The film begins with Mariam getting ready for a party with her college friends. She’s happy and silly and soon catches the eye of a handsome young man, Youssef. But when they leave the party to go for a walk on the beach, her happiness is destroyed. There she is raped by two policeman, while Youssef is forced to pay them extortion money. And in the aftermath she’s forced to confront the misogyny and corruption of the whole Tunisian police system. Trying to get help from the very institution that assaulted her, she is threatened and even beaten by a group of horrible men who only want her to go away. Youssef is there by her side urging her to go forward with her case, but nearly everyone in the police station is trying to beat her down with verbal threats and physical intimidation. They mis-write her statement, lie to her, and threaten her with arrest. And all the while the men who raped her are walking around the station still free to abuse her.

Beauty and the Dogs is not an easy film to watch.
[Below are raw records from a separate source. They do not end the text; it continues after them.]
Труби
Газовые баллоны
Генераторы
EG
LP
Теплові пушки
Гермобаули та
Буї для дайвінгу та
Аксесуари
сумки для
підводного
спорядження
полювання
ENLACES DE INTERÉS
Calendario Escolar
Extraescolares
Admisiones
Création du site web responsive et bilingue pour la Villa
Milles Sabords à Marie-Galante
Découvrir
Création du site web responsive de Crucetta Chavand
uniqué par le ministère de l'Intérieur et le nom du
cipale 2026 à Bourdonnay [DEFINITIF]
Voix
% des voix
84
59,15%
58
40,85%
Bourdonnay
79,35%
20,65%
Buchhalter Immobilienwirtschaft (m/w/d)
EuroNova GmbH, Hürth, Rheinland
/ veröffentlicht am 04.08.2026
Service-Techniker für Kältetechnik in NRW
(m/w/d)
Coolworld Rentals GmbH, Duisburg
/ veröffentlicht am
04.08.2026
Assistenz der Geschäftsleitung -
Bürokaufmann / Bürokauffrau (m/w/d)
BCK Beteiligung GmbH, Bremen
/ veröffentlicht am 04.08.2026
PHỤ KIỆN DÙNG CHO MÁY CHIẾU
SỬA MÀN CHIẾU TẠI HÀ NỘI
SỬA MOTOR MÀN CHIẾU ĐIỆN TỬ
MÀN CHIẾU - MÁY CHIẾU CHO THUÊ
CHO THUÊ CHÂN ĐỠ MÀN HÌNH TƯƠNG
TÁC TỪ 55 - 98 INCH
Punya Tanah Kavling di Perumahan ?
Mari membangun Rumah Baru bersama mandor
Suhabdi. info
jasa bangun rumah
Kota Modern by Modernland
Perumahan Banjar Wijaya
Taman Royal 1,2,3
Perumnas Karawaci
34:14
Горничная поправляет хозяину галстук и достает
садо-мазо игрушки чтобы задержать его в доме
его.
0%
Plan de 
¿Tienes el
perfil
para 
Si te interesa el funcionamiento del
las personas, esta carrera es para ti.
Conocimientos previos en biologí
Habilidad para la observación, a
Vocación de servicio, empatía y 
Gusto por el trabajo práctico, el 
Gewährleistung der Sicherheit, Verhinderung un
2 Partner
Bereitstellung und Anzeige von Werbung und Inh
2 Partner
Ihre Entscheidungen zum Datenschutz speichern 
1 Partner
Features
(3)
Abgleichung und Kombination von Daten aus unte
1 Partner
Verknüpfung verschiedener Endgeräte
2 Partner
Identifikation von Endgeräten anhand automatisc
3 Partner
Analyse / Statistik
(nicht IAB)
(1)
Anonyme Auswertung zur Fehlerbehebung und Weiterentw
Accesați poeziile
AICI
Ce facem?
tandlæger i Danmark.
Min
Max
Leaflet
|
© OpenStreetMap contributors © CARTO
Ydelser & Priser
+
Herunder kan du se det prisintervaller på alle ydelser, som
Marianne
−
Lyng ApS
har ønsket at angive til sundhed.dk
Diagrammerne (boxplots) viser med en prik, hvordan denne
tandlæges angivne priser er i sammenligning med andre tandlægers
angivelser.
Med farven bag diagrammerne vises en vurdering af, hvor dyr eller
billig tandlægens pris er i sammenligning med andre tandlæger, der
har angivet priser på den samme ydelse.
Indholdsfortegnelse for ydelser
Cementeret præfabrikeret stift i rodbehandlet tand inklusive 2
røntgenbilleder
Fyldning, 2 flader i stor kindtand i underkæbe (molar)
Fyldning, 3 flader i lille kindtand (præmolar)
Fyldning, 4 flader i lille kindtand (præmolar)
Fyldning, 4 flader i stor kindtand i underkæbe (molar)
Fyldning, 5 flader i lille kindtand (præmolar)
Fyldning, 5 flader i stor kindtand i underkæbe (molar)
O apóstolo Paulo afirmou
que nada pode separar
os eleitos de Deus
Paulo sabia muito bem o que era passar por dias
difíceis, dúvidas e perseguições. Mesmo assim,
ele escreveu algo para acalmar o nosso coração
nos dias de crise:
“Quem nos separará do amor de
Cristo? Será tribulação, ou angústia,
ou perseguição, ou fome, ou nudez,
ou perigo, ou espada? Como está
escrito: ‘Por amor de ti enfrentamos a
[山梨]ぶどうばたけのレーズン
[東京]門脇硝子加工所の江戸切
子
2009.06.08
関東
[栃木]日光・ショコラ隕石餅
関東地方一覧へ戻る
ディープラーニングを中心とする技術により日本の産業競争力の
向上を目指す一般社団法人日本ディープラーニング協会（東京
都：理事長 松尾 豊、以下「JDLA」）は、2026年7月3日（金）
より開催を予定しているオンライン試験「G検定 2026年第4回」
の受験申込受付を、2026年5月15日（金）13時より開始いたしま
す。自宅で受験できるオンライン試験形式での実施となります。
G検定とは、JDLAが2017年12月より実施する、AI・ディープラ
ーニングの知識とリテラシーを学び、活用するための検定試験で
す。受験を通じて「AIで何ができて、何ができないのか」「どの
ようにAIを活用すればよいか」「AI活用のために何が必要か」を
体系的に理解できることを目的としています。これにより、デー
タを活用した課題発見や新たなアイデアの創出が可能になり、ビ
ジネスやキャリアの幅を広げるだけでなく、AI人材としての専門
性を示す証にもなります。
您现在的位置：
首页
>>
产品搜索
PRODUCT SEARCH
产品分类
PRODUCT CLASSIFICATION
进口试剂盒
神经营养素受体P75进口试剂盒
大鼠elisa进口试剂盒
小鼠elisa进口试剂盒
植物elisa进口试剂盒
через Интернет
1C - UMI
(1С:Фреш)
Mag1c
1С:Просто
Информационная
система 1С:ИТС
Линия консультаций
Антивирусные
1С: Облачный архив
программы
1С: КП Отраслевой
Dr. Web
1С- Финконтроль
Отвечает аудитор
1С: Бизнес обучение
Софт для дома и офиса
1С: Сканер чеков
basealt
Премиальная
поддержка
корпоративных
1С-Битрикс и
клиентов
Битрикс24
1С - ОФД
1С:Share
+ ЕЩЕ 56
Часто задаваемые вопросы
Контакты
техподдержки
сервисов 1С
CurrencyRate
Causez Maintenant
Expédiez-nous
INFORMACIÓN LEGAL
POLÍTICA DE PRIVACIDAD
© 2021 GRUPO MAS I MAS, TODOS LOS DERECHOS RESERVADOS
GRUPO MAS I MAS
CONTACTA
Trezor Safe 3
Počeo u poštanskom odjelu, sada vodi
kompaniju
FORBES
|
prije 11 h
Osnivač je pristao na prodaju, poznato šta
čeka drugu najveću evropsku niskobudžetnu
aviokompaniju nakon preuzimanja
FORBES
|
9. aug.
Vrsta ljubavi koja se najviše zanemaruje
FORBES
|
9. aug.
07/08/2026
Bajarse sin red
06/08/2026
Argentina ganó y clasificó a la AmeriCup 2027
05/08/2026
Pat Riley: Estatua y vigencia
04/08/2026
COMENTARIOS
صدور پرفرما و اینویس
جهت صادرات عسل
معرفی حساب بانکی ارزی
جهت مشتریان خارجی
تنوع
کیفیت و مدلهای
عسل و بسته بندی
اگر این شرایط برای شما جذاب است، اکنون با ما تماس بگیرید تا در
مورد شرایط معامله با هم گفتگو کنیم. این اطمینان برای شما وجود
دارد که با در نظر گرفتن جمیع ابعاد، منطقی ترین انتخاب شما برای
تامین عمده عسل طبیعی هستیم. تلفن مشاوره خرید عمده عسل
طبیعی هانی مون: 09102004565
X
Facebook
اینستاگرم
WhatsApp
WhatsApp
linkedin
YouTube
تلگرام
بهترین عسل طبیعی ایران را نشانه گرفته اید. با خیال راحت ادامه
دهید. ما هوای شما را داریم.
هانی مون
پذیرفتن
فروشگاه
Since it is nine long takes, you feel like you’re there with Mariam every step of the way. Actress Mariam Al Ferjani captures the pain and fear and anger of her character extremely well. And you really just want to jump through the screen and punch these horrible men. It would be easy to see this film and pretend that it couldn’t happen here, but misogyny and systemic corruption are sadly universal. The film is “based on a true story,” and what a heroic young woman she must have been to stand up to those bullies. I recommend this to foreign film lovers, feminists, and young women looking for inspiration. You will be angry.